Parties who can benefit from our research include chemical companies in some of the most economically important sectors, chemical regulatory bodies responsible and also the interested general public.

For Chemical companies there are strong regulatory and reputational drivers to improve current understanding of species sensitivity to chemicals hazards. For these companies, a scientifically robust approach for predicting sensitivity in ecotoxicology would be a valuable addition to current risk assessment strategies.

Regulators and stakeholders involved in chemical management have a specific interested in understanding (and being able to predict) species sensitivity. The novel quantitative perspective on safety factor validity and the overall framework and tools for sensitivity assessment and prediction we will develop can be of tremendous value to such organisations.

Policy makers involved in "3Rs" R&D are seeking solutions to some of the ethical workload issues that have arisen during the implementation of policies such as REACH in Europe. Our work has the potential to address some of these concerns. In particular our overall framework and the in vivo, in vitro and in silico tools for species sensitivity assessment we will develop has the potential to refine and replace traditional toxicity testing approaches through use of surrogate toxicokinetic, toxicodynamic and AOP based endpoints.

The general public are concerned about chemical in the environment, from a health and also an environmental protection perspective. Our project is intended to support development of an approach that can help to identify sensitivity species and develop prediction of possible sensitivity for these organisms to ensure they are included in more complete risk assessments.
Our strategy to reach these organisations will be four fold.

Scientific publication: All project data will be submitted to appropriate data repositories and published in high impact journals in ecotoxicology, molecular ecology, risk assessment and general biology.

Presentation at meetings: We will present our results at meetings affiliated with appropriate societies, such as Society of Experimental Biology (SEB), Society of Toxicology (SOT) and Society of Environmental Toxicology and Chemistry (SETAC) as fora where scientists with industrial, policy and academic backgrounds meet to share the latest research on chemical effects and risk assessment.

Specific workshops: We will hold two specific workshops to showcase the result of our project. The first will be held in parallel with a meeting of SETAC to maximise industry and regulator attendance and will set out the overall theoretical basis for our framework and the tools included. This, and the associated publicity we will generate, will raise awareness of our work with the intention of creating an audience interested in obtaining more information. The second event will build on this groundswell and will be held as a hands-on data analysis course that will allow participants to work with the kinds of toxicokinetic, toxicodynamic and adverse outcome pathway data-sets that we will develop and use within the project.

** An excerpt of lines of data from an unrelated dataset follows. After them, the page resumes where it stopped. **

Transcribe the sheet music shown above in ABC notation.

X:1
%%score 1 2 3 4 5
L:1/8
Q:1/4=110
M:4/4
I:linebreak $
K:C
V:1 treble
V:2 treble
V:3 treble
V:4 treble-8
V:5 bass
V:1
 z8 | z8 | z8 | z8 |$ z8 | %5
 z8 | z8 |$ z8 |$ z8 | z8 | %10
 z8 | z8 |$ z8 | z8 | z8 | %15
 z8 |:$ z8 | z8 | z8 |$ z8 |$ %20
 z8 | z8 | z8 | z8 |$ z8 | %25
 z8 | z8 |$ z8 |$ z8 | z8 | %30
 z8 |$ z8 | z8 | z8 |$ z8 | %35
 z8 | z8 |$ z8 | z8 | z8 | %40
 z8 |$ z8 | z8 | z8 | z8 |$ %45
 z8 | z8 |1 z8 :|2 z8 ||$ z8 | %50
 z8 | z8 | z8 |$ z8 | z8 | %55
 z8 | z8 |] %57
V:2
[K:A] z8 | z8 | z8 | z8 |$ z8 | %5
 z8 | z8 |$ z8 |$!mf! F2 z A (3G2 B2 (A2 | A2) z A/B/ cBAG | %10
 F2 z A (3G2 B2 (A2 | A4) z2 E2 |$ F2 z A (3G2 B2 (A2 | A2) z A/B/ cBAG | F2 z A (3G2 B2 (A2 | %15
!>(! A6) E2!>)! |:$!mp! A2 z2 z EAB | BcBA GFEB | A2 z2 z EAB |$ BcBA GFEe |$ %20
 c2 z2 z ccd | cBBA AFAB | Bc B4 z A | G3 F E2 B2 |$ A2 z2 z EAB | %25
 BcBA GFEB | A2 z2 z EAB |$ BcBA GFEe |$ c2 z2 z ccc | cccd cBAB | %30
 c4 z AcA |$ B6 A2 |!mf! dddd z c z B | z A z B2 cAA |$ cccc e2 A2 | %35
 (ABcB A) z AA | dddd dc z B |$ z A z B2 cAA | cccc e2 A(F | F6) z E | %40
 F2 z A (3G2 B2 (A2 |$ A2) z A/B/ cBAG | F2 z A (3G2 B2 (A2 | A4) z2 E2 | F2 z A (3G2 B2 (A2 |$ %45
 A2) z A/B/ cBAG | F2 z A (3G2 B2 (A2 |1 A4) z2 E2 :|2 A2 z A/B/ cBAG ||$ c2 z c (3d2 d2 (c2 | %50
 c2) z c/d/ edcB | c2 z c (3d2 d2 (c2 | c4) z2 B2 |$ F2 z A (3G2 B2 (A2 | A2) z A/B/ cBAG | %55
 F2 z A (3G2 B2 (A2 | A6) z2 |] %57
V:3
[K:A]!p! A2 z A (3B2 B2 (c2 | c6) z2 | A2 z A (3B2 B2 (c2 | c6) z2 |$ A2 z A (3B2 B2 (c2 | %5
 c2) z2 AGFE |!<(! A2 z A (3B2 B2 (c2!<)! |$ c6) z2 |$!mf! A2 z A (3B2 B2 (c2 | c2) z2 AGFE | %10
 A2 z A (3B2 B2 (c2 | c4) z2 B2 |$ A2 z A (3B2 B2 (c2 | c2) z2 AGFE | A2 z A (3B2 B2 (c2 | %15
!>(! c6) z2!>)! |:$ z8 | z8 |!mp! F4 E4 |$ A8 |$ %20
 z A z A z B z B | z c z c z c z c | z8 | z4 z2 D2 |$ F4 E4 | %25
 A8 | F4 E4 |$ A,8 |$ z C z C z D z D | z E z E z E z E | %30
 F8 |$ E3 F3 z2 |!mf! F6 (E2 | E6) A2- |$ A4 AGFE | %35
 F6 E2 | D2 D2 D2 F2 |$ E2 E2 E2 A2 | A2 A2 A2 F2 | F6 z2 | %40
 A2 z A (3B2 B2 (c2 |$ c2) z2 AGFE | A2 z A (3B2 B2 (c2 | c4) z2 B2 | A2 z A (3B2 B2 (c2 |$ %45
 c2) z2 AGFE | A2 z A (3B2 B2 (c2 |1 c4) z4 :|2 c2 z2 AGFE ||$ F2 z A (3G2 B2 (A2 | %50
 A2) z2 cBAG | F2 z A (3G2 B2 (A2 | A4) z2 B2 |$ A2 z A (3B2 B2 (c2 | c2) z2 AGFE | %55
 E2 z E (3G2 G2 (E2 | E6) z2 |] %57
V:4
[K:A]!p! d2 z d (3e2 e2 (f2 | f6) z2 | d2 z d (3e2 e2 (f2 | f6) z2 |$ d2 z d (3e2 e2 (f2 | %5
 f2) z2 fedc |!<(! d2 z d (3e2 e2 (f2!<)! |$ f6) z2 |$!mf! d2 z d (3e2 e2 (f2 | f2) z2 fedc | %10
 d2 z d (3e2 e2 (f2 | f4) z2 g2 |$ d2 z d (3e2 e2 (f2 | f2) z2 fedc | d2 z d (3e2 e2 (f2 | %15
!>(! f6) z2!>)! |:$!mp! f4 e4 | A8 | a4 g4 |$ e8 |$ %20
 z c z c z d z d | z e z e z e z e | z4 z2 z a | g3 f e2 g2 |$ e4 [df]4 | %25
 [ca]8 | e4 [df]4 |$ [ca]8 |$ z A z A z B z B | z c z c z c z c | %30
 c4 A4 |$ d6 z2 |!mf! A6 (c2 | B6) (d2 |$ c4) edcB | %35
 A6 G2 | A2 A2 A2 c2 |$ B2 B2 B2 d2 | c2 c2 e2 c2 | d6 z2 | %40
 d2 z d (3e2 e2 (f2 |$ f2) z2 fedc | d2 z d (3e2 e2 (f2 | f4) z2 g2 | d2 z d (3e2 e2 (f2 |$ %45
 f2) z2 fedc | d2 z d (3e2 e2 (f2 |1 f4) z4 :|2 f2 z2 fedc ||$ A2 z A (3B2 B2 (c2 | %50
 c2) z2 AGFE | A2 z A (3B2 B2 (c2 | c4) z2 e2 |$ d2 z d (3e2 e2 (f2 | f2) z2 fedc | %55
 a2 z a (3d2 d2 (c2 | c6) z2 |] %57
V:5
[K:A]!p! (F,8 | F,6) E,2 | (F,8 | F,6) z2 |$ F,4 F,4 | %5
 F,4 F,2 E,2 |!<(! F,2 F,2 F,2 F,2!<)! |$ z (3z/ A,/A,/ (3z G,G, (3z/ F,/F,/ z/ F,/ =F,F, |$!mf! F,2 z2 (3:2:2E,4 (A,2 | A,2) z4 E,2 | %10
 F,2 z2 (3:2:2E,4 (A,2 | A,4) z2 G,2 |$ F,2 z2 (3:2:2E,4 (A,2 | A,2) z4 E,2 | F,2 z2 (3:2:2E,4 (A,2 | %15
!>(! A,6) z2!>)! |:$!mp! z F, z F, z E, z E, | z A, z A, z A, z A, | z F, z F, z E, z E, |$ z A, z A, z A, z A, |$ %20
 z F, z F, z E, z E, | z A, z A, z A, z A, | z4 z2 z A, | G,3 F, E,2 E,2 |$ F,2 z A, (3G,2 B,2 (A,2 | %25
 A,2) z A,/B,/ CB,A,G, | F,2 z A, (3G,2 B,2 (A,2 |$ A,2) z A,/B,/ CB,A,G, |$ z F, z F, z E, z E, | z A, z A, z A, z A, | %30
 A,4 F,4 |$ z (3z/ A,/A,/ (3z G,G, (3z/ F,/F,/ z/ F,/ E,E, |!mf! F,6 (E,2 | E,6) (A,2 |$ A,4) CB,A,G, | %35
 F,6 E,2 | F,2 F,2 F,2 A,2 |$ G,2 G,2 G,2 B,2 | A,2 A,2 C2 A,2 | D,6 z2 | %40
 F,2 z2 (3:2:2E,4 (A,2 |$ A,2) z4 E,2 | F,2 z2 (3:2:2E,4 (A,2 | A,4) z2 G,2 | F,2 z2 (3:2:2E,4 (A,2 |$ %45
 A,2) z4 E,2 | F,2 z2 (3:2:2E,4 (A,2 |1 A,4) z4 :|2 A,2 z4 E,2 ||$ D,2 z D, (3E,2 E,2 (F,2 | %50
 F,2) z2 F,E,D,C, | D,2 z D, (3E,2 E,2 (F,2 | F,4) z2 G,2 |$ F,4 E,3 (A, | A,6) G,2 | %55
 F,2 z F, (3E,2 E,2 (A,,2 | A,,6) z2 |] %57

Public engagement: We will maintain a project web page building on Lumbribase, which is already the most comprehensive resources of earthworm toxicogenomic information. The information on the range and causes of species sensitivity we will generate will also be enable us to participate in current debates on chemical safety, including for neonicotinoids and their alternatives.

The success of our activities can be tracked by monitoring published and conference paper outputs, the number and diversity (industry and regulatory) of organisations attending both our SETAC special symposium and the training workshop and the public responses to the press releases that arise from our work.